Mas o candidato que os venezuelanos já tinham derrotado nas urnas nas últimas presidenciais contra Hugo Chávez deu início a uma campanha de desestabilização política, não aceitando os resultados da eleição de 14 de abril nem reconhecendo o novo presidente eleito. A solução encontrada foi a de estender a auditoria à totalidade das urnas, processo que se desenrolou nas últimas semanas.
Apesar de ter exigido essa recontagem, Henrique Capriles deu ordens aos seus apoiantes para não participarem no processo de auditoria e prosseguiu a campanha contra Maduro, prometendo agora recorrer a instâncias internacionais. Mas o reconhecimento internacional da vitória de Nicolás Maduro foi esmagador, mesmo nos países governados por partidos próximos de Capriles e que enviaram observadores às eleições. Por exemplo, o ministro português Paulo Portas foi dos primeiros a felicitar Maduro pela vitória logo a seguir à publicação dos resultados.
O resultado final da auditoria confirmou o resultado anunciado em 99,98% dos votos.
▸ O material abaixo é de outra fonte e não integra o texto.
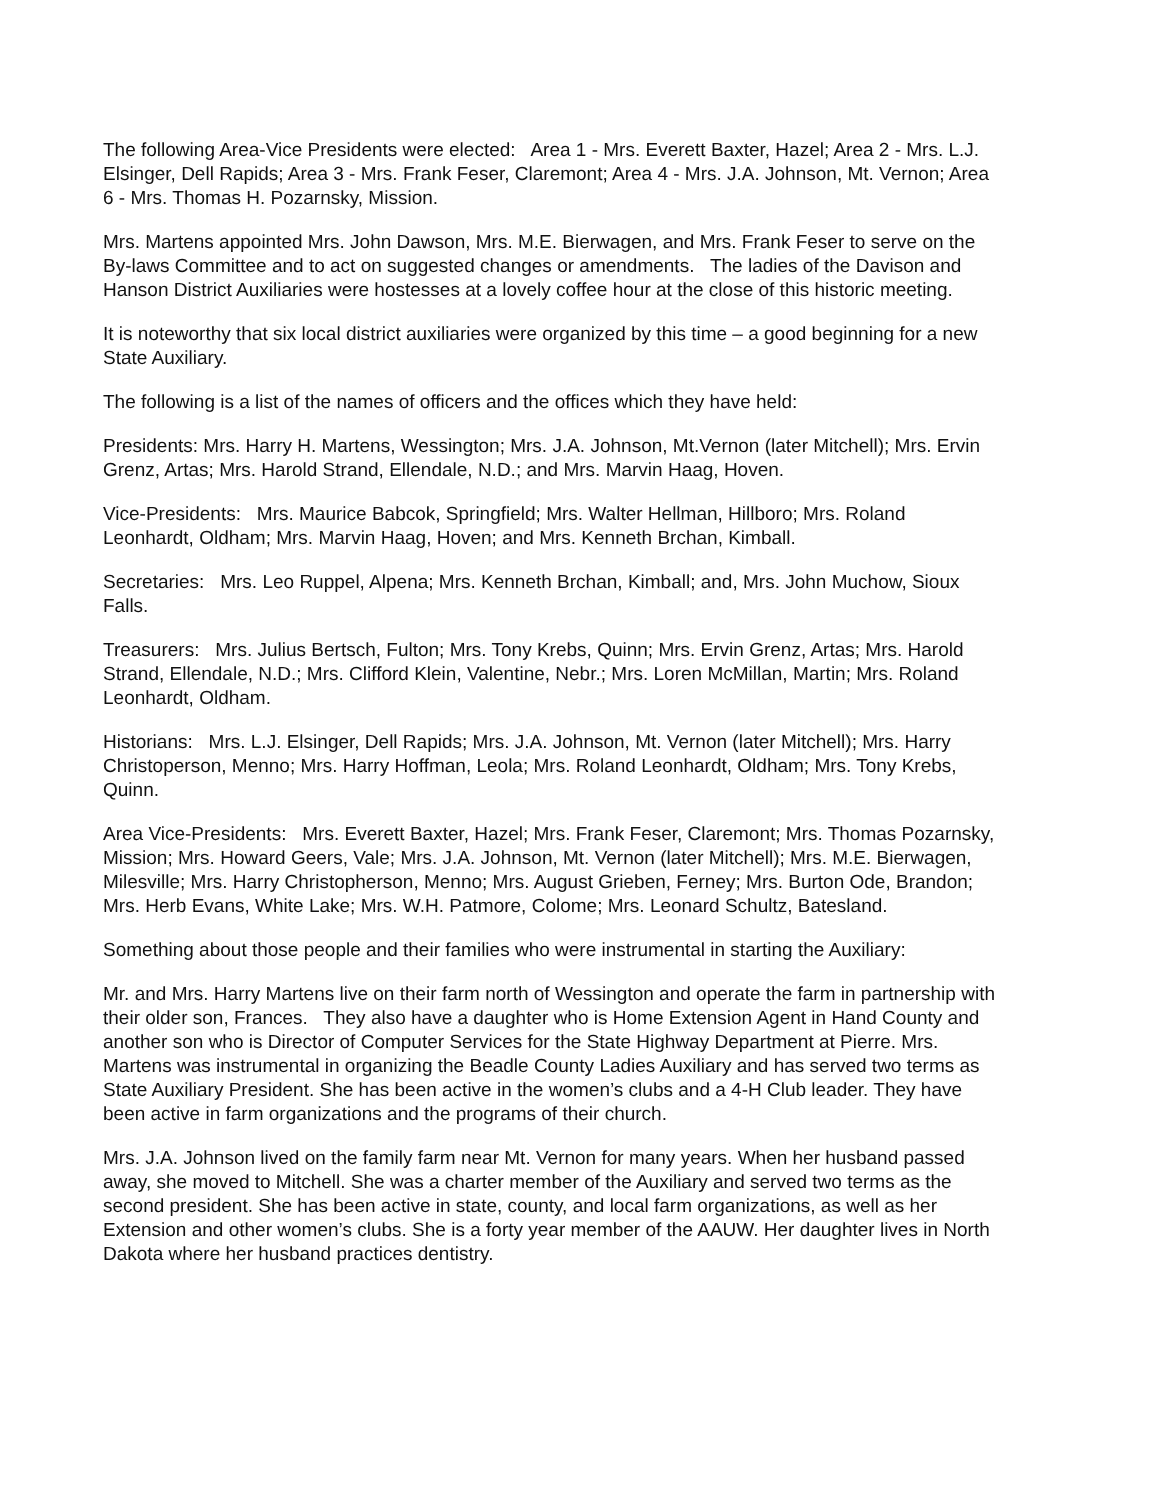The following Area-Vice Presidents were elected: Area 1 - Mrs. Everett Baxter, Hazel; Area 2 - Mrs. L.J. Elsinger, Dell Rapids; Area 3 - Mrs. Frank Feser, Claremont; Area 4 - Mrs. J.A. Johnson, Mt. Vernon; Area 6 - Mrs. Thomas H. Pozarnsky, Mission.
Mrs. Martens appointed Mrs. John Dawson, Mrs. M.E. Bierwagen, and Mrs. Frank Feser to serve on the By-laws Committee and to act on suggested changes or amendments. The ladies of the Davison and Hanson District Auxiliaries were hostesses at a lovely coffee hour at the close of this historic meeting.
It is noteworthy that six local district auxiliaries were organized by this time – a good beginning for a new State Auxiliary.
The following is a list of the names of officers and the offices which they have held:
Presidents: Mrs. Harry H. Martens, Wessington; Mrs. J.A. Johnson, Mt.Vernon (later Mitchell); Mrs. Ervin Grenz, Artas; Mrs. Harold Strand, Ellendale, N.D.; and Mrs. Marvin Haag, Hoven.
Vice-Presidents: Mrs. Maurice Babcok, Springfield; Mrs. Walter Hellman, Hillboro; Mrs. Roland Leonhardt, Oldham; Mrs. Marvin Haag, Hoven; and Mrs. Kenneth Brchan, Kimball.
Secretaries: Mrs. Leo Ruppel, Alpena; Mrs. Kenneth Brchan, Kimball; and, Mrs. John Muchow, Sioux Falls.
Treasurers: Mrs. Julius Bertsch, Fulton; Mrs. Tony Krebs, Quinn; Mrs. Ervin Grenz, Artas; Mrs. Harold Strand, Ellendale, N.D.; Mrs. Clifford Klein, Valentine, Nebr.; Mrs. Loren McMillan, Martin; Mrs. Roland Leonhardt, Oldham.
Historians: Mrs. L.J. Elsinger, Dell Rapids; Mrs. J.A. Johnson, Mt. Vernon (later Mitchell); Mrs. Harry Christoperson, Menno; Mrs. Harry Hoffman, Leola; Mrs. Roland Leonhardt, Oldham; Mrs. Tony Krebs, Quinn.
Area Vice-Presidents: Mrs. Everett Baxter, Hazel; Mrs. Frank Feser, Claremont; Mrs. Thomas Pozarnsky, Mission; Mrs. Howard Geers, Vale; Mrs. J.A. Johnson, Mt. Vernon (later Mitchell); Mrs. M.E. Bierwagen, Milesville; Mrs. Harry Christopherson, Menno; Mrs. August Grieben, Ferney; Mrs. Burton Ode, Brandon; Mrs. Herb Evans, White Lake; Mrs. W.H. Patmore, Colome; Mrs. Leonard Schultz, Batesland.
Something about those people and their families who were instrumental in starting the Auxiliary:
Mr. and Mrs. Harry Martens live on their farm north of Wessington and operate the farm in partnership with their older son, Frances. They also have a daughter who is Home Extension Agent in Hand County and another son who is Director of Computer Services for the State Highway Department at Pierre. Mrs. Martens was instrumental in organizing the Beadle County Ladies Auxiliary and has served two terms as State Auxiliary President. She has been active in the women’s clubs and a 4-H Club leader. They have been active in farm organizations and the programs of their church.
Mrs. J.A. Johnson lived on the family farm near Mt. Vernon for many years. When her husband passed away, she moved to Mitchell. She was a charter member of the Auxiliary and served two terms as the second president. She has been active in state, county, and local farm organizations, as well as her Extension and other women’s clubs. She is a forty year member of the AAUW. Her daughter lives in North Dakota where her husband practices dentistry.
Segundo a presidente do Conselho Nacional Eleitoral, os 0,02% de discrepância em relação à votação anunciada estavam devidamente justificados nas atas das respetivas mesas eleitorais. Para Tibisay Lucena, o resultado da auditoria mostra que "o sistema eleitoral é transparente, robusto e inviolável e reflete de forma precisa a vontade expressa do eleitor e da eleitora".